RECORDS FOR THIS EXERCISE START
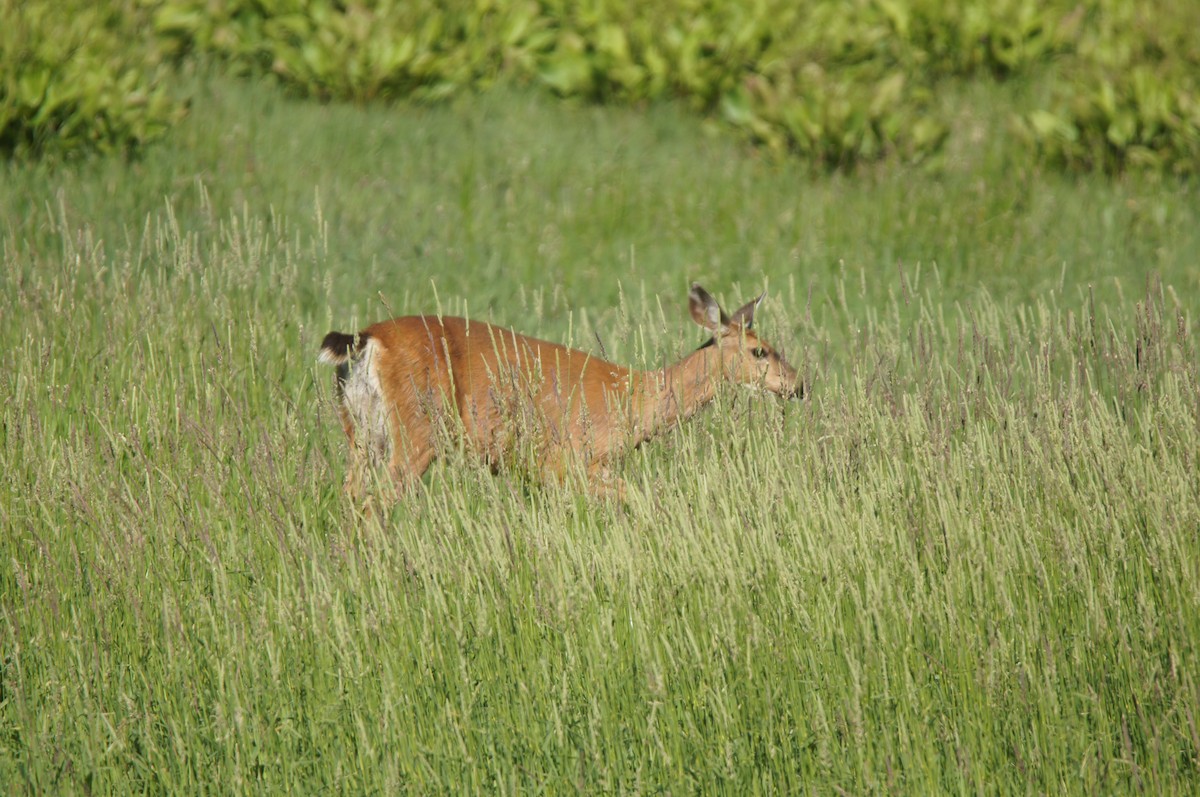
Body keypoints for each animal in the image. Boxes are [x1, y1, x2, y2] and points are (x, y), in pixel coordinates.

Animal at [318, 283, 800, 502]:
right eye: (760, 351)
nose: (798, 385)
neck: (632, 398)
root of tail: (366, 340)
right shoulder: (571, 460)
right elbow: (638, 499)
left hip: (360, 432)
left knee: (350, 496)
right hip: (415, 429)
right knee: (375, 501)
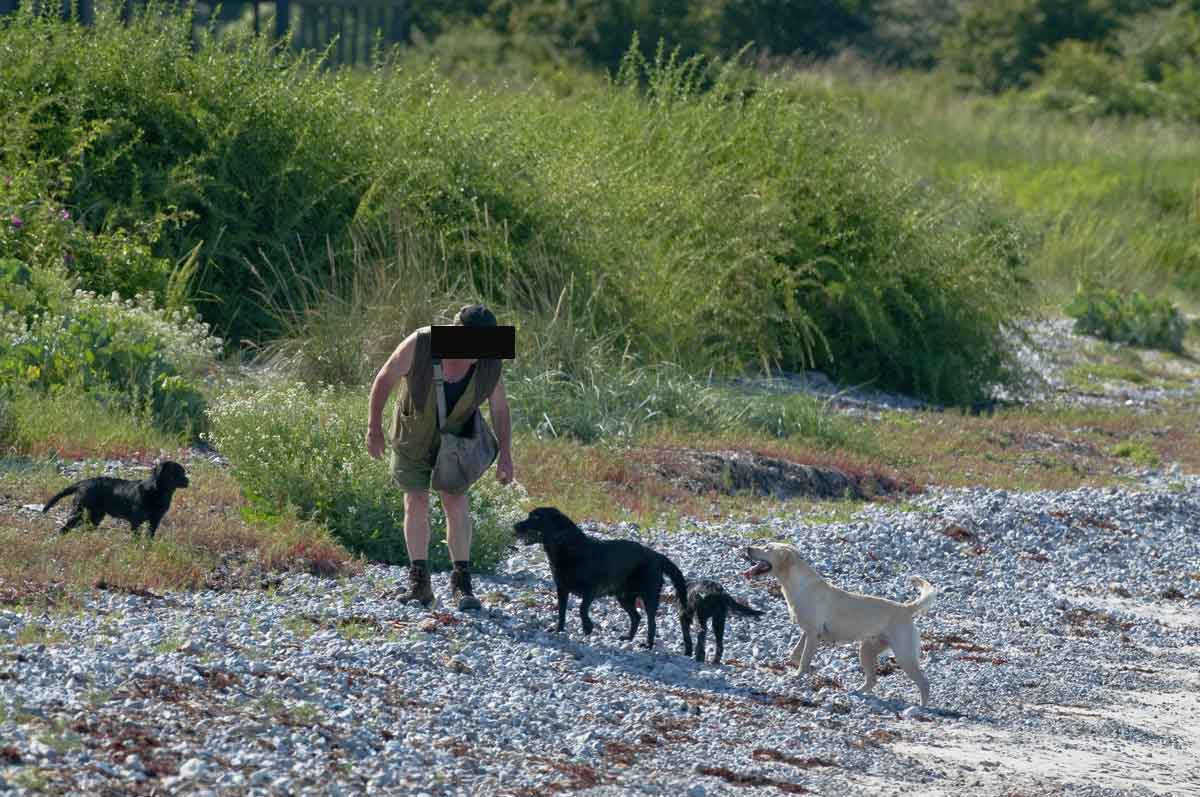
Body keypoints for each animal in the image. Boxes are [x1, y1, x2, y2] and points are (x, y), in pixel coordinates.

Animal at [41, 458, 189, 537]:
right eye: (177, 472)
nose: (188, 480)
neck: (158, 492)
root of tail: (82, 483)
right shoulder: (136, 520)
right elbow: (136, 536)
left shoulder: (155, 520)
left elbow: (149, 536)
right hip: (79, 511)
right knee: (64, 528)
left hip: (95, 516)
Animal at [511, 506, 691, 652]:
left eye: (536, 517)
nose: (515, 525)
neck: (566, 547)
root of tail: (657, 555)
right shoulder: (561, 589)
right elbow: (562, 612)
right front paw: (558, 630)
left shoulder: (590, 590)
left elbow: (582, 608)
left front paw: (587, 627)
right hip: (624, 596)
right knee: (636, 617)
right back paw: (628, 638)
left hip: (649, 595)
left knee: (651, 621)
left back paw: (648, 645)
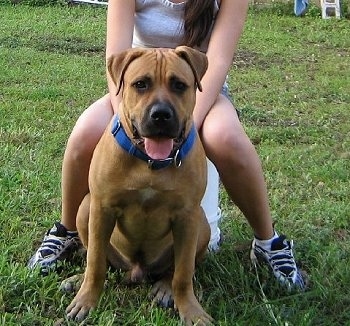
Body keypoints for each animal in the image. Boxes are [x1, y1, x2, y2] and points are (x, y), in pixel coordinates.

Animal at [63, 47, 211, 324]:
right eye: (141, 84)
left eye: (179, 85)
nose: (161, 114)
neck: (150, 163)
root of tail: (136, 271)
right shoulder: (101, 208)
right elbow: (95, 262)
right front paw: (86, 300)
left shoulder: (187, 216)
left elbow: (184, 272)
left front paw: (191, 310)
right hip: (85, 209)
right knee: (97, 258)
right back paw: (78, 280)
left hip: (202, 225)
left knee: (174, 269)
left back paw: (164, 288)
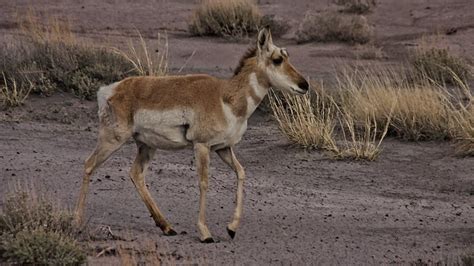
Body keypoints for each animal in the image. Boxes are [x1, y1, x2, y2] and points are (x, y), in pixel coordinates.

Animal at [75, 27, 308, 243]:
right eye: (277, 59)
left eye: (287, 56)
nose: (304, 85)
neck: (225, 98)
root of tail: (112, 89)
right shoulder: (202, 146)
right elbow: (204, 182)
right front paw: (205, 233)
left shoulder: (223, 148)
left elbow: (241, 173)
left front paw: (231, 228)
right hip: (112, 140)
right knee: (88, 165)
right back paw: (78, 222)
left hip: (147, 146)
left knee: (136, 174)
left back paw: (167, 227)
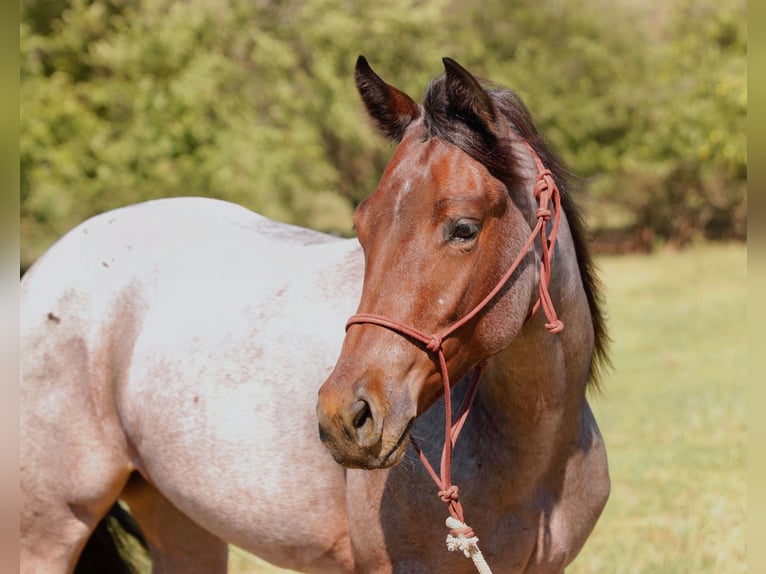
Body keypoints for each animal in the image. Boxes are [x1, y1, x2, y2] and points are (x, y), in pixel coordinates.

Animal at [20, 56, 610, 573]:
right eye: (362, 226)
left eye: (464, 228)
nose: (343, 416)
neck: (532, 458)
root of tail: (46, 265)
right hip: (47, 532)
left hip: (181, 521)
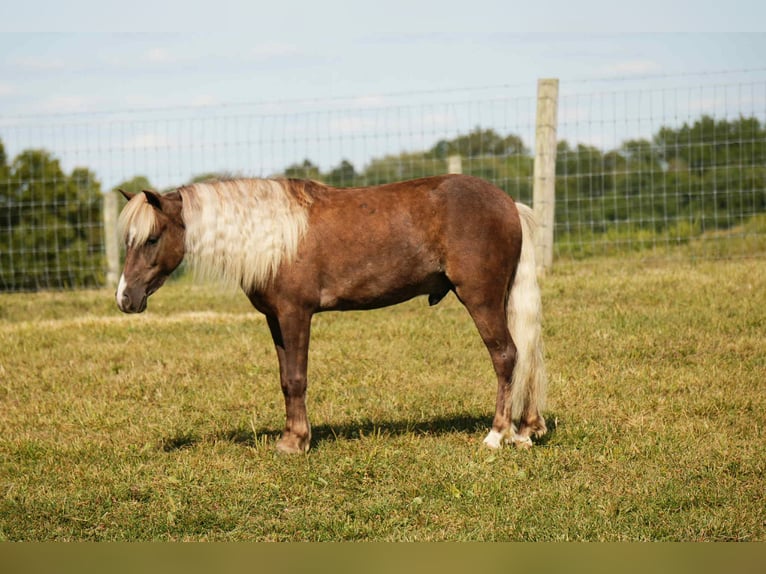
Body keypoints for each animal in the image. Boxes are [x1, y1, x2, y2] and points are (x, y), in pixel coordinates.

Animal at [116, 174, 547, 453]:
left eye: (152, 238)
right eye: (128, 241)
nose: (125, 298)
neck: (276, 236)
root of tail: (508, 203)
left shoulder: (296, 314)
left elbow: (297, 378)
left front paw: (296, 443)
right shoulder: (275, 319)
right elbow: (284, 379)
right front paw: (291, 437)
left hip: (481, 299)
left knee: (506, 356)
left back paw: (497, 436)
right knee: (523, 355)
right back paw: (526, 431)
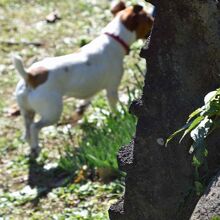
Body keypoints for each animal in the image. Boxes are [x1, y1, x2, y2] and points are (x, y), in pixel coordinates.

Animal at [12, 1, 153, 156]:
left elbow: (87, 100)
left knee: (27, 131)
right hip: (52, 112)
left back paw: (32, 148)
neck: (114, 38)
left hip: (27, 111)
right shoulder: (112, 88)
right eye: (150, 20)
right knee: (34, 127)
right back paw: (36, 147)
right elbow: (114, 105)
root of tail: (30, 76)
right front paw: (118, 116)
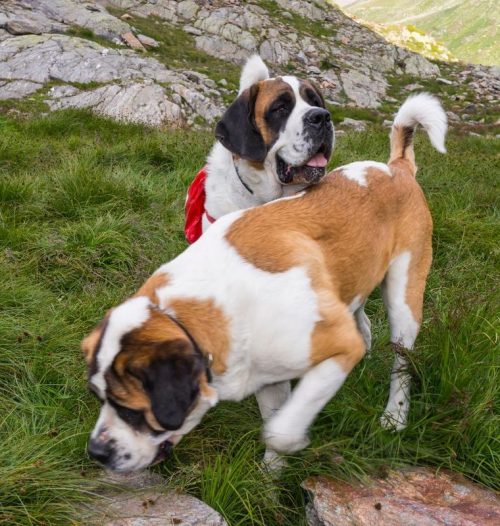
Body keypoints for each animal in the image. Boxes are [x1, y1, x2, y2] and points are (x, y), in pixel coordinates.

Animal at [82, 93, 446, 476]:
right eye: (98, 396)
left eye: (130, 409)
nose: (96, 451)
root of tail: (396, 167)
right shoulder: (269, 372)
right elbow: (274, 418)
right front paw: (270, 477)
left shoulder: (336, 345)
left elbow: (279, 431)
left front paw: (291, 447)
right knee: (362, 322)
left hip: (405, 299)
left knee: (401, 362)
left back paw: (395, 416)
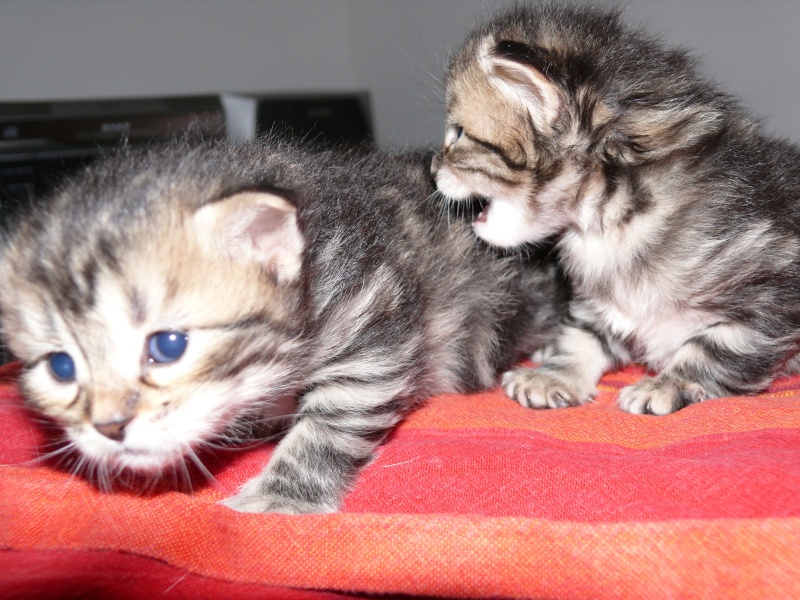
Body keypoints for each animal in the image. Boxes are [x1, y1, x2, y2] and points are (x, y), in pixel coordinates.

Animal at [0, 138, 564, 512]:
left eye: (167, 346)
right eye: (60, 367)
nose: (110, 428)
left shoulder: (369, 333)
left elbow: (327, 428)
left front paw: (278, 496)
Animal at [434, 3, 800, 418]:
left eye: (458, 134)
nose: (432, 166)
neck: (611, 220)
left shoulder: (771, 296)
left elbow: (715, 351)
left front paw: (669, 384)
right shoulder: (597, 306)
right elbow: (583, 336)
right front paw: (555, 376)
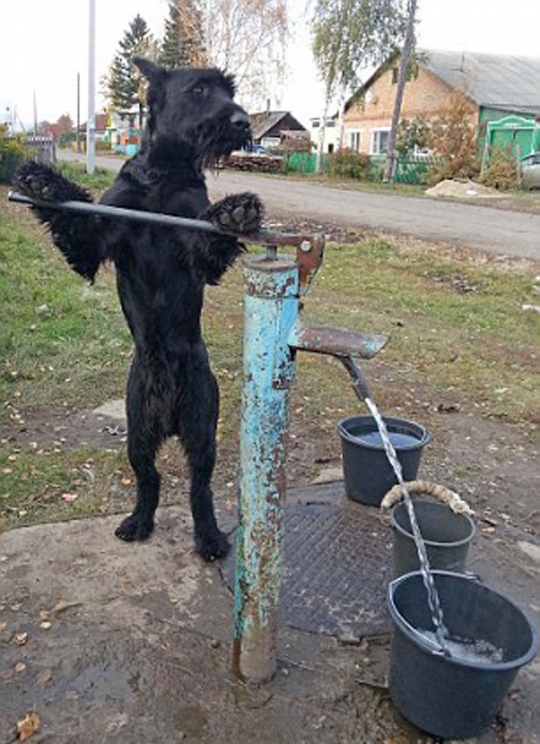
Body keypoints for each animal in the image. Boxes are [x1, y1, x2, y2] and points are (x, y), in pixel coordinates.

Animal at [14, 56, 264, 560]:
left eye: (228, 90)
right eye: (199, 89)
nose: (241, 122)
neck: (163, 174)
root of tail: (166, 418)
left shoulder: (195, 244)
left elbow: (210, 238)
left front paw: (236, 213)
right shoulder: (96, 241)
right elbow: (75, 221)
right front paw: (44, 183)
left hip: (202, 427)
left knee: (198, 487)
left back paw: (209, 537)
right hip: (136, 432)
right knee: (149, 478)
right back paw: (138, 522)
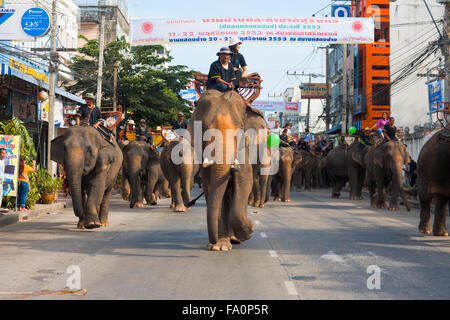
RECORDS FOR THIS EXERCISE END
WHAT THE EXERCISE ASKS
Restate the listing word for word, pictures excluded.

ANSWER SECTION
Body keypoints for each animal in the image. Boxes are [x1, y1, x2, y2] and points are (x, y), in pixel coordinates.

Animal at [318, 283, 800, 502]:
right eye: (760, 351)
nose: (798, 385)
neck: (632, 398)
root of tail: (366, 340)
right shoulder: (571, 460)
right elbow: (638, 499)
left hip: (360, 432)
left knee: (350, 496)
right hip: (415, 429)
right knee: (375, 501)
Body keypoints for each animal in the image. Boxes are [x1, y1, x2, y2] and points are (x, y), in pixel coordinates.

Animal at [41, 458, 189, 537]:
right eye: (177, 472)
nose: (188, 480)
neck: (158, 492)
root of tail: (82, 483)
right shoulder: (136, 520)
right elbow: (136, 536)
left shoulder: (155, 520)
left elbow: (149, 536)
right hip: (79, 511)
right knee: (64, 528)
left hip: (95, 516)
Animal at [511, 506, 691, 652]:
left eye: (536, 517)
nose: (515, 525)
neck: (566, 547)
root of tail: (657, 555)
right shoulder: (561, 589)
right elbow: (562, 612)
right front paw: (558, 630)
left shoulder: (590, 590)
left elbow: (582, 608)
left front paw: (587, 627)
right hip: (624, 596)
right knee: (636, 617)
right back paw: (628, 638)
left hip: (649, 595)
left knee: (651, 621)
left back paw: (648, 645)
Body keypoints for each animal in the image. Boxes are [x1, y1, x2, y2] and points are (x, y), in pixel coordinates.

Animal at [63, 47, 211, 324]:
right eye: (141, 84)
left eye: (179, 85)
nose: (161, 114)
neck: (150, 163)
root of tail: (136, 271)
right shoulder: (101, 208)
right elbow: (95, 262)
right front paw: (86, 300)
left shoulder: (187, 216)
left elbow: (184, 272)
left front paw: (191, 310)
right hip: (85, 209)
right knee: (97, 258)
right back paw: (78, 280)
left hip: (202, 225)
left knee: (174, 269)
left back paw: (164, 288)
Body keypoints for each animal in the image. Boxes are [x1, y1, x2, y2] and points are (x, y), in pixel coordinates.

Animal at [75, 27, 308, 243]:
right eye: (277, 59)
left eye: (287, 56)
nose: (304, 85)
neck: (225, 98)
root of tail: (112, 89)
right shoulder: (202, 146)
right elbow: (204, 182)
right front paw: (205, 233)
left shoulder: (223, 148)
left elbow: (241, 173)
left front paw: (231, 228)
right hip: (112, 140)
right knee: (88, 165)
right back paw: (78, 222)
left hip: (147, 146)
left knee: (136, 174)
left back paw: (167, 227)
Body keypoints for each animal in the image. Boxes are [x1, y1, x2, y2] and points are (x, y), in pixel coordinates.

Animal at [20, 56, 610, 573]:
right eye: (362, 226)
left eye: (464, 228)
nose: (343, 416)
neck: (532, 458)
root of tail: (46, 265)
right hip: (47, 532)
left hip: (181, 521)
Body keypoints for each animal in the image. Boxes are [x1, y1, x2, y2] and points are (x, y), in pixel coordinates.

Animal at [116, 174, 547, 453]:
left eye: (152, 238)
right eye: (128, 241)
nose: (125, 298)
neck: (276, 236)
root of tail: (508, 203)
left shoulder: (296, 314)
left elbow: (297, 378)
left front paw: (296, 443)
right shoulder: (275, 319)
right elbow: (284, 379)
right front paw: (291, 437)
left hip: (481, 299)
left knee: (506, 356)
left back paw: (497, 436)
right knee: (523, 355)
right back paw: (526, 431)
Body keypoints for each animal in the image. Boxes are [x1, y1, x2, y2] and points are (x, y), in pixel coordinates.

Animal at [12, 1, 153, 156]:
left elbow: (87, 100)
left knee: (27, 131)
right hip: (52, 112)
left back paw: (32, 148)
neck: (114, 38)
left hip: (27, 111)
right shoulder: (112, 88)
right eye: (150, 20)
right knee: (34, 127)
right back paw: (36, 147)
right elbow: (114, 105)
root of tail: (30, 76)
right front paw: (118, 116)
Body keypoints for each animal in the image. Boxes are [x1, y1, x2, y2] and points are (x, y), in pixel coordinates.

Animal at [82, 93, 446, 476]:
right eye: (98, 396)
left eye: (130, 409)
nose: (96, 451)
root of tail: (396, 167)
right shoulder: (269, 372)
right elbow: (274, 418)
right front paw: (270, 477)
left shoulder: (336, 345)
left elbow: (279, 431)
left front paw: (291, 447)
right knee: (362, 322)
left hip: (405, 299)
left knee: (401, 362)
left back paw: (395, 416)
Body keypoints for each animal in the image. Boxes are [x1, y1, x2, y2] and points are (x, y), in pixel coordinates.

Animal at [0, 138, 564, 512]:
left eye: (167, 346)
right eye: (60, 367)
nose: (110, 428)
left shoulder: (369, 333)
left elbow: (327, 428)
left front paw: (278, 496)
Animal at [434, 3, 800, 418]:
left eye: (458, 134)
nose: (432, 166)
neck: (611, 220)
left shoulder: (771, 296)
left elbow: (715, 351)
left front paw: (669, 384)
right shoulder: (597, 306)
right elbow: (583, 336)
right front paw: (555, 376)
Body keypoints for each animal in the image. Boxes are [x1, y1, x2, y2] and points are (x, y), in pixel coordinates.

Animal at [14, 56, 264, 560]:
left eye: (228, 90)
right eye: (199, 89)
nose: (241, 122)
neck: (163, 174)
root of tail: (166, 418)
left shoulder: (195, 244)
left elbow: (210, 238)
left front paw: (236, 213)
right shoulder: (96, 241)
right elbow: (75, 221)
right front paw: (44, 183)
left hip: (202, 427)
left knee: (198, 487)
left back paw: (209, 537)
right hip: (136, 432)
right knee: (149, 478)
right back paw: (138, 522)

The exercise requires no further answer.